[Dataset entries]
________________
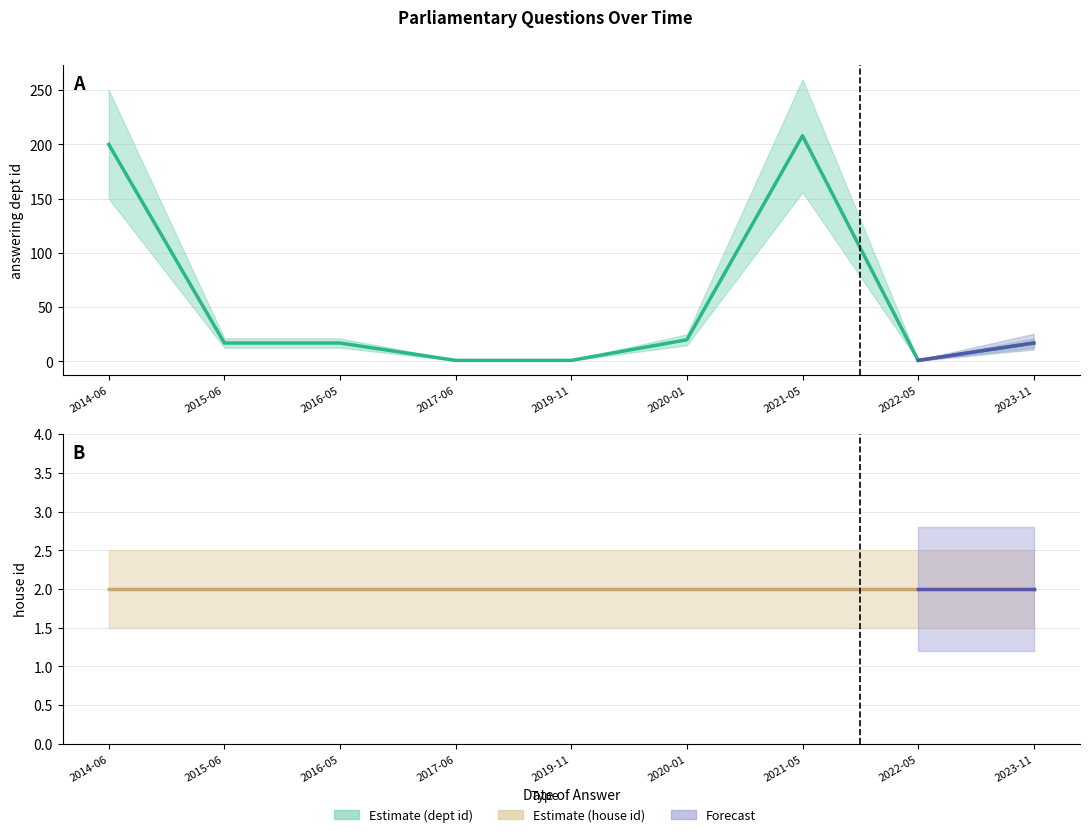

Does the chart display data point markers on the line(s)?

No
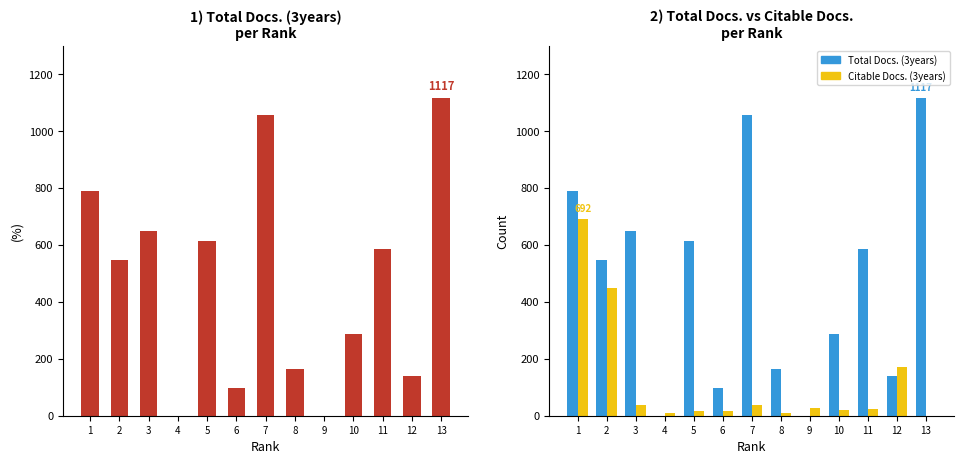

How many categories are shown in the chart?

13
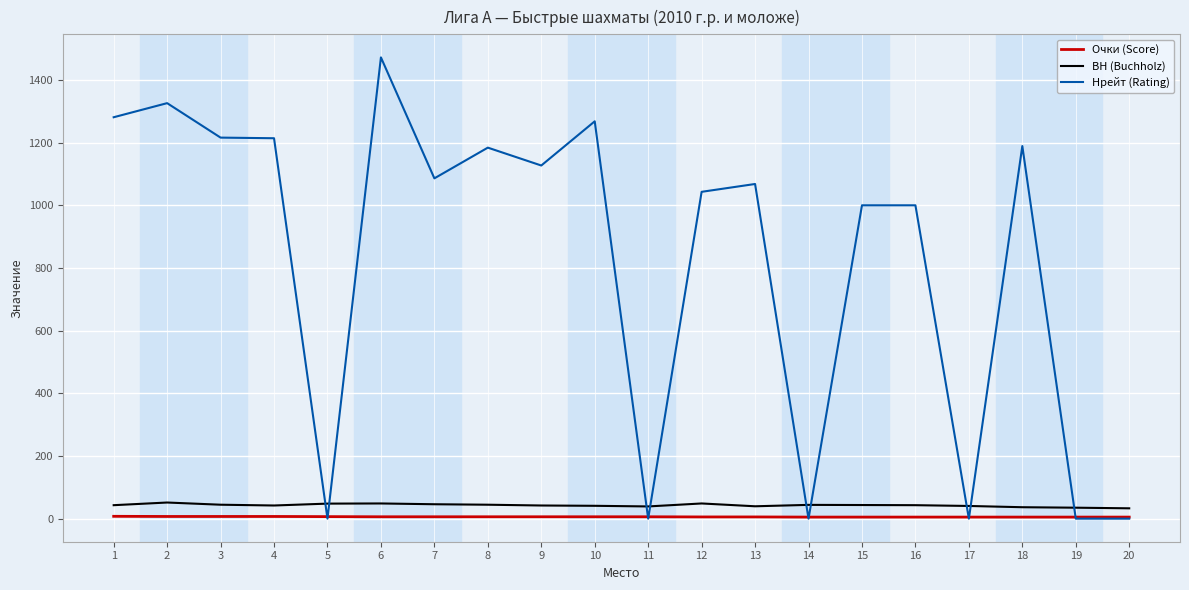

Between 5 and 15, which series saw the biggest shift?

Нрейт (Rating)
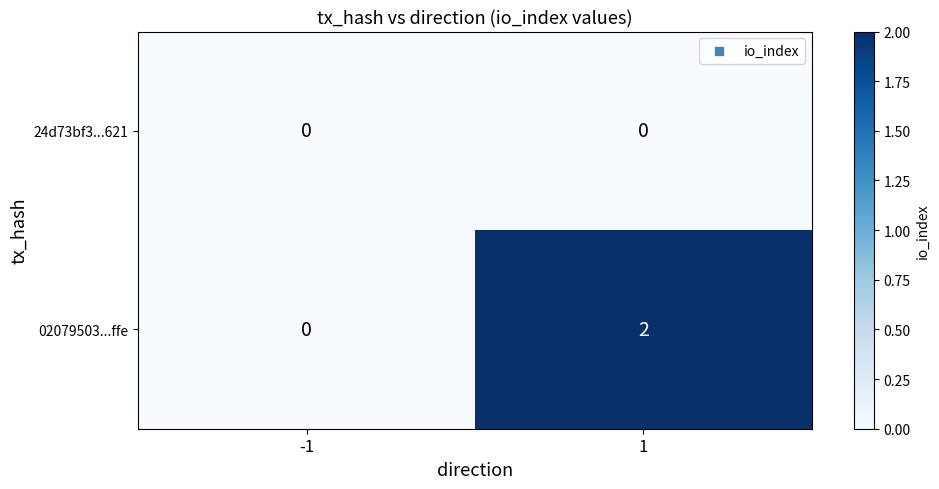

The value of 24d73bf3...621 at 1 is 0. True or false?

True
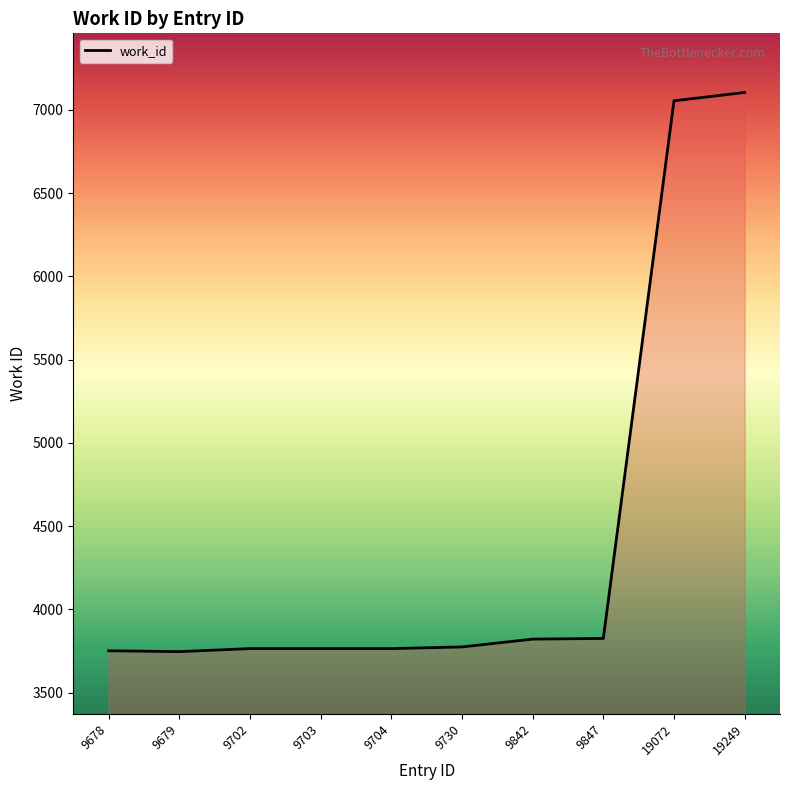

Which has a higher value, 9678 or 19072?

19072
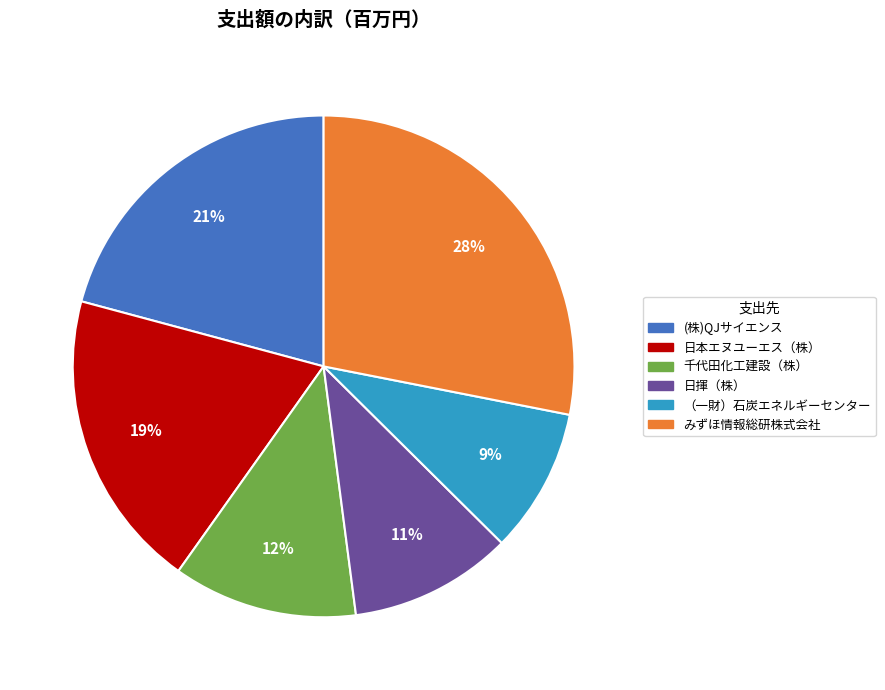

Is it true that （一財）石炭エネルギーセンター is 9% of the pie?

True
________________
Retype the material word for word, from the line containing "Нрейт (Rating)" through the end of the material, and leave out the pictures.

Task answer:
Нрейт (Rating)

The value of 24d73bf3...621 at 1 is 0. True or false?

True

Which has a higher value, 9678 or 19072?

19072

Is it true that （一財）石炭エネルギーセンター is 9% of the pie?

True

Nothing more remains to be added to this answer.